Provided data
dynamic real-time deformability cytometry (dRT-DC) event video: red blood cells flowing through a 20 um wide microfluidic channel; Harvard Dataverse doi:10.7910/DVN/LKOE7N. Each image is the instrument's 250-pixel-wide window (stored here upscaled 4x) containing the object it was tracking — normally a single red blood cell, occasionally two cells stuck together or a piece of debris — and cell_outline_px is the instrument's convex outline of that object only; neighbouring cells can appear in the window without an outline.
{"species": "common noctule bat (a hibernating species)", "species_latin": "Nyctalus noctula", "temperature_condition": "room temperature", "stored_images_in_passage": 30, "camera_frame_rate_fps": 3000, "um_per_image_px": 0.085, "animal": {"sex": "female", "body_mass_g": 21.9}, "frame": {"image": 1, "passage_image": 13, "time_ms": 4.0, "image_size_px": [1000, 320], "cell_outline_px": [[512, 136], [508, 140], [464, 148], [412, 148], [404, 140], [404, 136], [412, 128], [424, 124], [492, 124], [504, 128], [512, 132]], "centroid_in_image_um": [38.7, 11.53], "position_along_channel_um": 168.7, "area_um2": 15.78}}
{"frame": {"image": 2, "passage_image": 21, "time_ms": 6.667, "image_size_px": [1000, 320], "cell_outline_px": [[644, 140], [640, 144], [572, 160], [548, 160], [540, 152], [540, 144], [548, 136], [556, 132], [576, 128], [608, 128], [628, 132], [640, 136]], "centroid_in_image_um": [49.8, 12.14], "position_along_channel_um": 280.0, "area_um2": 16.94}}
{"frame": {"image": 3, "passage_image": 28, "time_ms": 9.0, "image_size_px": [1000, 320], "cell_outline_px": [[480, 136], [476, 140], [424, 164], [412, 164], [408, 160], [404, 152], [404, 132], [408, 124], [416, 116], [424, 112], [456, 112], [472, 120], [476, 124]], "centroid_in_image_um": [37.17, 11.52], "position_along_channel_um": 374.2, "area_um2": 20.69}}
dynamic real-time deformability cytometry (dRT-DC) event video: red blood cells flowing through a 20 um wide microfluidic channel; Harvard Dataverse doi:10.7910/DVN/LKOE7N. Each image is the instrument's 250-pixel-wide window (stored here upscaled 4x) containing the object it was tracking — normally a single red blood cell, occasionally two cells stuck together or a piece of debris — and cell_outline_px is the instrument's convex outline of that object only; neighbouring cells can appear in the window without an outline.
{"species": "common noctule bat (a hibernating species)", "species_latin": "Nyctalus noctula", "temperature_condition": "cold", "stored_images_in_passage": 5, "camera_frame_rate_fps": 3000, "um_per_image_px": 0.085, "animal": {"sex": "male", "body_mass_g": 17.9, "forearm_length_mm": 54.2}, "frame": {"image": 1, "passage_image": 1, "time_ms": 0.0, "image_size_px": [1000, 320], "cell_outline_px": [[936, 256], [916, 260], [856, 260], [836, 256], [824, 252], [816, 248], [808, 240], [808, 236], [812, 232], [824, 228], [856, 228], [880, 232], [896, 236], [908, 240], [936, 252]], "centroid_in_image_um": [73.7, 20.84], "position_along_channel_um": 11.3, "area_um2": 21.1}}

Work to complete
Write the complete data out, exactly as above.

Task response
dynamic real-time deformability cytometry (dRT-DC) event video: red blood cells flowing through a 20 um wide microfluidic channel; Harvard Dataverse doi:10.7910/DVN/LKOE7N. Each image is the instrument's 250-pixel-wide window (stored here upscaled 4x) containing the object it was tracking — normally a single red blood cell, occasionally two cells stuck together or a piece of debris — and cell_outline_px is the instrument's convex outline of that object only; neighbouring cells can appear in the window without an outline.
{"species": "common noctule bat (a hibernating species)", "species_latin": "Nyctalus noctula", "temperature_condition": "room temperature", "stored_images_in_passage": 30, "camera_frame_rate_fps": 3000, "um_per_image_px": 0.085, "animal": {"sex": "female", "body_mass_g": 21.9}, "frame": {"image": 1, "passage_image": 13, "time_ms": 4.0, "image_size_px": [1000, 320], "cell_outline_px": [[512, 136], [508, 140], [464, 148], [412, 148], [404, 140], [404, 136], [412, 128], [424, 124], [492, 124], [504, 128], [512, 132]], "centroid_in_image_um": [38.7, 11.53], "position_along_channel_um": 168.7, "area_um2": 15.78}}
{"frame": {"image": 2, "passage_image": 21, "time_ms": 6.667, "image_size_px": [1000, 320], "cell_outline_px": [[644, 140], [640, 144], [572, 160], [548, 160], [540, 152], [540, 144], [548, 136], [556, 132], [576, 128], [608, 128], [628, 132], [640, 136]], "centroid_in_image_um": [49.8, 12.14], "position_along_channel_um": 280.0, "area_um2": 16.94}}
{"frame": {"image": 3, "passage_image": 28, "time_ms": 9.0, "image_size_px": [1000, 320], "cell_outline_px": [[480, 136], [476, 140], [424, 164], [412, 164], [408, 160], [404, 152], [404, 132], [408, 124], [416, 116], [424, 112], [456, 112], [472, 120], [476, 124]], "centroid_in_image_um": [37.17, 11.52], "position_along_channel_um": 374.2, "area_um2": 20.69}}
dynamic real-time deformability cytometry (dRT-DC) event video: red blood cells flowing through a 20 um wide microfluidic channel; Harvard Dataverse doi:10.7910/DVN/LKOE7N. Each image is the instrument's 250-pixel-wide window (stored here upscaled 4x) containing the object it was tracking — normally a single red blood cell, occasionally two cells stuck together or a piece of debris — and cell_outline_px is the instrument's convex outline of that object only; neighbouring cells can appear in the window without an outline.
{"species": "common noctule bat (a hibernating species)", "species_latin": "Nyctalus noctula", "temperature_condition": "cold", "stored_images_in_passage": 5, "camera_frame_rate_fps": 3000, "um_per_image_px": 0.085, "animal": {"sex": "male", "body_mass_g": 17.9, "forearm_length_mm": 54.2}, "frame": {"image": 1, "passage_image": 1, "time_ms": 0.0, "image_size_px": [1000, 320], "cell_outline_px": [[936, 256], [916, 260], [856, 260], [836, 256], [824, 252], [816, 248], [808, 240], [808, 236], [812, 232], [824, 228], [856, 228], [880, 232], [896, 236], [908, 240], [936, 252]], "centroid_in_image_um": [73.7, 20.84], "position_along_channel_um": 11.3, "area_um2": 21.1}}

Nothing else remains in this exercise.